The Statistical Properties of ⁹²Mo and Implications for the p-process

A challenging part of the question of how elements heavier than iron are created in extreme, astro-physical environments is the creation of p-isotopes. The lack of needed nuclear data presents an obstacle in nailing down the precise site and astrophysical conditions for the production of these isotopes. The p-isotope ⁹²Mo represents one of the most severe cases of underproduction. The main destruction mechanism of this isotope in the standard description of the p-process is through the ⁹²Mo(γ, p)⁹¹Nb reaction. Measurements on the nuclear level density and γ strength function of ⁹²Mo have been carried out at the Oslo Cyclotron Laboratory.

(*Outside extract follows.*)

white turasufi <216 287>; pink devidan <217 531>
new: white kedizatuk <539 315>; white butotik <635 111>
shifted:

TALYS cross section and reaction rate calculations using the experimental results as input are presented, providing constraints on the ⁹¹Nb(p, γ)⁹²Mo (and consequently the inverse) reaction rate. Further, the reaction rates extracted in this work were used in network calculations for the scenario of a p-process taking place in a type II supernova explosion as the shock front passes through the O-Ne layer of a 25 solar mass star. We conclude that there is no salvation in the nuclear input alone in the ⁹²Mo underproduction problem, strengthening previous conclusions pointing towards more exotic astrophysical scenarios.